The car park was half full, mostly with cheap cars with a few dings and dents in the bodywork, nothing too showy, the kind of first cars that kids new to the business of driving would buy with the money they had managed to scrape together. Beau had parked next to the most expensive car in the lot. It was a Mercedes sedan, darkened windows and gleaming paintwork. There was a driver behind the wheel. Milton could only just make him out through the smoked glass but there he was; it looked like he was wearing a uniform, the cap of which he had taken off and rested against the dash. He had reclined the seat and he was leaning back, taking a nap.

Milton followed Beau inside.

He looked around. It was a scruffy dive, dirty around the edges and showing its age, staffed by kids in mismatched uniforms trying to make beer money. There were two exits. One was the door they had just come through, the other was at the end of a long dark restroom corridor all the way in back. An air conditioner over the door was on its last legs, running so hard that it was trembling and rattling, but it wasn't making much difference to the humidity in the air. Seven bowling lanes had been fitted into what might once have been a large warehouse. It was a generous space, the roof sloping down towards the end of the lanes with dusty skylights at the other end. There was a bar at the back with ESPN playing on muted TVs, then some upholstered benches, then a cluster of freestanding tables, and then the lanes. There were computerised scoring machines suspended from the roof. All sorts of bottled beers behind the bar. The place was loud: music from a glowing jukebox was pumped through large speakers but that was drowned out by the sound of balls dropped onto wood, falling into the gully, smashing into the pins. The machinery rattled as it replaced the pins and the balls rumbled as they rolled back to the players.

“What is this place?”

“What’s it look like?”

“Looks like a bowling alley.”

“There you go.”

“The family owns it?”

“Sure they do. They own lots of things: pizza parlours, nail bars, couple of hotels.”
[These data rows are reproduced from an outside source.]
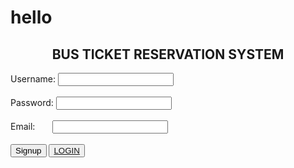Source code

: # hello
<html>

<head>


</head>

<body>
<h2 style="text-align:center">BUS TICKET RESERVATION SYSTEM</h2>

<form action="signup.php"  method="POST">

Username:&nbsp;<input type="text" name="un"><br><br>
Password:&nbsp;<input type="text" name="pw"><br><br>
Email:&nbsp;&nbsp;&nbsp;&nbsp;&nbsp;&nbsp;&nbsp;<input type="text" name="em"><br><br>
<button>Signup</button>
<button><a href="login.html">LOGIN</a></button>

</form>
</body>

</html>
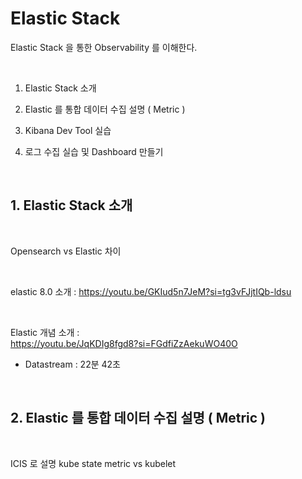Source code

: # Elastic Stack 

Elastic Stack 을 통한 Observability 를 이해한다.  

<br/>


1. Elastic Stack 소개

2. Elastic 를 통합 데이터 수집 설명 ( Metric )

3. Kibana Dev Tool 실습

4. 로그 수집 실습 및 Dashboard 만들기



<br/>

## 1. Elastic Stack 소개

<br>

Opensearch vs Elastic 차이  


<br/>

elastic 8.0 소개 : https://youtu.be/GKIud5n7JeM?si=tg3vFJjtIQb-ldsu


<br/>


Elastic 개념 소개 :   
https://youtu.be/JqKDIg8fgd8?si=FGdfiZzAekuWO40O
- Datastream : 22분 42초

<br/>

## 2. Elastic 를 통합 데이터 수집 설명 ( Metric )

<br/>

ICIS 로 설명
kube state metric vs kubelet

<br/>

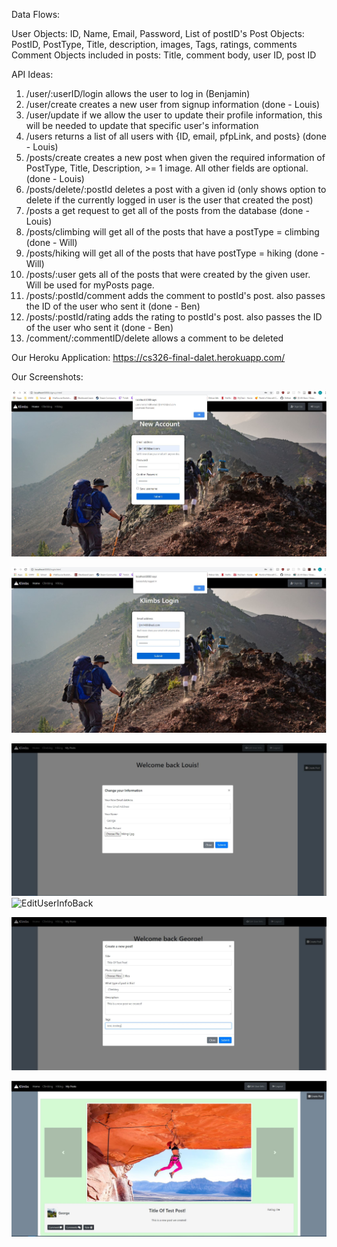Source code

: Data Flows:

User Objects: ID, Name, Email, Password, List of postID's
Post Objects: PostID, PostType, Title, description, images, Tags, ratings, comments 
Comment Objects included in posts: Title, comment body, user ID, post ID

API Ideas:

1. /user/:userID/login allows the user to log in (Benjamin)
2. /user/create creates a new user from signup information (done - Louis)
3. /user/update if we allow the user to update their profile information, this will be needed to update that specific user's information
4. /users returns a list of all users with {ID, email, pfpLink, and posts} (done - Louis)
5. /posts/create creates a new post when given the required information of PostType, Title, Description, >= 1 image. All other fields are optional. (done - Louis)
6. /posts/delete/:postId deletes a post with a given id (only shows option to delete if the currently logged in user is the user that created the post)
7. /posts a get request to get all of the posts from the database  (done - Louis)
8. /posts/climbing will get all of the posts that have a postType = climbing (done - Will)
9. /posts/hiking will get all of the posts that have postType = hiking (done - Will)
10. /posts/:user gets all of the posts that were created by the given user. Will be used for myPosts page.
11. /posts/:postId/comment adds the comment to postId's post. also passes the ID of the user who sent it (done - Ben)
12. /posts/:postId/rating adds the rating to postId's post. also passes the ID of the user who sent it (done - Ben)
13. /comment/:commentID/delete allows a comment to be deleted


Our Heroku Application: https://cs326-final-dalet.herokuapp.com/

Our Screenshots:

![signup](https://github.com/ljm1400/cs326-final-Dalet/blob/master/docs/Milestone2Screens/SignupPage.JPG)

![login](https://github.com/ljm1400/cs326-final-Dalet/blob/master/docs/Milestone2Screens/LoginPage.JPG)

![EditUserInfo](https://github.com/ljm1400/cs326-final-Dalet/blob/master/docs/Milestone2Screens/EditUserInfo.JPG)
![EditUserInfoBack](https://github.com/ljm1400/cs326-final-Dalet/blob/master/docs/Milestone2Screens/EditUserInfoBack.JPG)

![CreatePost](https://github.com/ljm1400/cs326-final-Dalet/blob/master/docs/Milestone2Screens/CreatePost.JPG)

![PostCreated](https://github.com/ljm1400/cs326-final-Dalet/blob/master/docs/Milestone2Screens/PostCreated.JPG)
“All useful if you’ve got money you need to wash.”

“Yours words, John,” he said with a big smile that said it was all the way true.
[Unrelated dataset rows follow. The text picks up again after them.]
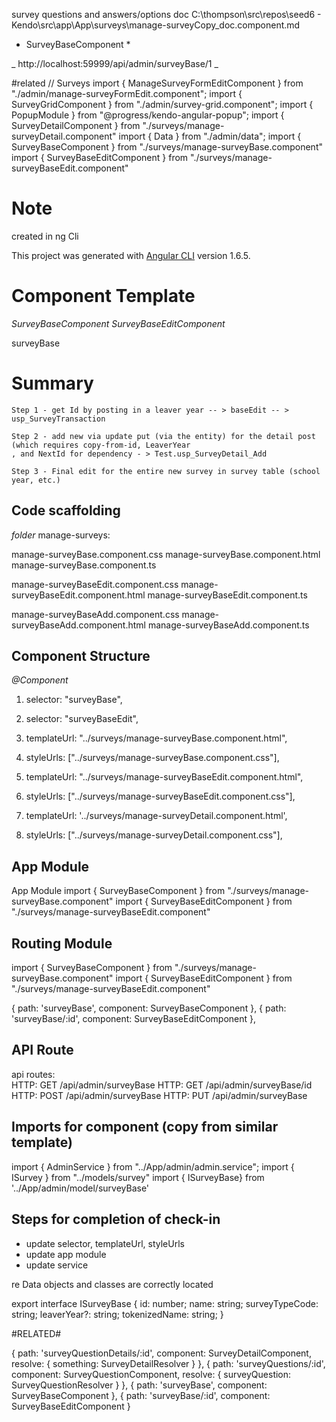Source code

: survey questions and answers/options doc
C:\thompson\src\repos\seed6 - Kendo\src\app\App\surveys\manage-surveyCopy_doc.component.md

* SurveyBaseComponent *

_ http://localhost:59999/api/admin/surveyBase/1 _  

#related 
// Surveys
import { ManageSurveyFormEditComponent } from "./admin/manage-surveyFormEdit.component";
import { SurveyGridComponent } from "./admin/survey-grid.component";
import { PopupModule } from "@progress/kendo-angular-popup";
import { SurveyDetailComponent } from "./surveys/manage-surveyDetail.component"	
import { Data } from "./admin/data";
import { SurveyBaseComponent } from "./surveys/manage-surveyBase.component"	
import { SurveyBaseEditComponent } from "./surveys/manage-surveyBaseEdit.component"	


# Note 
created in ng Cli

This project was generated with [Angular CLI](https://github.com/angular/angular-cli) version 1.6.5.

# Component Template
*SurveyBaseComponent*
*SurveyBaseEditComponent*

surveyBase

# Summary
	Step 1 - get Id by posting in a leaver year -- > baseEdit -- > usp_SurveyTransaction

	Step 2 - add new via update put (via the entity) for the detail post (which requires copy-from-id, LeaverYear
    , and NextId for dependency - > Test.usp_SurveyDetail_Add

	Step 3 - Final edit for the entire new survey in survey table (school year, etc.)

## Code scaffolding

_folder_ manage-surveys:

manage-surveyBase.component.css
manage-surveyBase.component.html
manage-surveyBase.component.ts

manage-surveyBaseEdit.component.css
manage-surveyBaseEdit.component.html
manage-surveyBaseEdit.component.ts

manage-surveyBaseAdd.component.css
manage-surveyBaseAdd.component.html
manage-surveyBaseAdd.component.ts


## Component Structure

_@Component_    
1. selector: "surveyBase",
1. selector: "surveyBaseEdit",

1. templateUrl: "../surveys/manage-surveyBase.component.html",
1. styleUrls: ["../surveys/manage-surveyBase.component.css"],

1. templateUrl: "../surveys/manage-surveyBaseEdit.component.html",
1. styleUrls: ["../surveys/manage-surveyBaseEdit.component.css"],

1. templateUrl: '../surveys/manage-surveyDetail.component.html',
1. styleUrls: ["../surveys/manage-surveyDetail.component.css"],

## App Module

App Module
import { SurveyBaseComponent } from "./surveys/manage-surveyBase.component"	
import { SurveyBaseEditComponent } from "./surveys/manage-surveyBaseEdit.component"	

## Routing Module

import { SurveyBaseComponent } from "./surveys/manage-surveyBase.component"	
import { SurveyBaseEditComponent } from "./surveys/manage-surveyBaseEdit.component"	

{ path: 'surveyBase', component: SurveyBaseComponent },
{ path: 'surveyBase/:id', component: SurveyBaseEditComponent },


## API Route
api routes:  
HTTP: GET
/api/admin/surveyBase
HTTP: GET
/api/admin/surveyBase/id
HTTP: POST
/api/admin/surveyBase
HTTP: PUT
/api/admin/surveyBase

## Imports for component (copy from similar template)
import { AdminService } from "../App/admin/admin.service";
import { ISurvey } from "../models/survey"
import { ISurveyBase} from '../App/admin/model/surveyBase'

## Steps for completion of check-in

* update selector, templateUrl, styleUrls
* update app module
* update service  

re Data objects and classes are correctly located

export interface ISurveyBase {
id: number;
name: string;
surveyTypeCode: string;
leaverYear?: string;
tokenizedName: string;
}

#RELATED#

{ path: 'surveyQuestionDetails/:id', component: SurveyDetailComponent, resolve: { something: SurveyDetailResolver }  },
{ path: 'surveyQuestions/:id', component: SurveyQuestionComponent, resolve: { surveyQuestion: SurveyQuestionResolver }  },
{ path: 'surveyBase', component: SurveyBaseComponent },
{ path: 'surveyBase/:id', component: SurveyBaseEditComponent }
Milton checked the clientele: counting people, scanning faces, watching body language. Kids, mostly, but there were a few others that caught his eye. At a table in a darkened corner away from the bar were two guys talking earnestly, their hands disappearing beneath the table, touching, then coming back up again. A dealer and his buyer. There were two guys further back in the room, sat around a table with a couple of bottles of beer. Big guys, gorillas in sharp suits. The first was a tall, wide man with collar-length hair and a black T-shirt under a black suit. The second was a little smaller, with a face that twitched as he watched the action on the nearest lane. They were a pair. Milton pegged them as bodyguards. Operators. Made men, most likely. He’d seen plenty of guys like that all around the world. They’d be decent, dangerous up to a point, but easy enough to take care of if you knew how to do it. There would be a point beyond which they were not willing to go. Milton had their advantage when it came to that; he didn’t have a cut-off. The men were sitting apart from each other but their twin gazes were now trained on the table in a private VIP area that was raised up on a small platform accessed by a flight of three steps and fenced off from the rest of the room.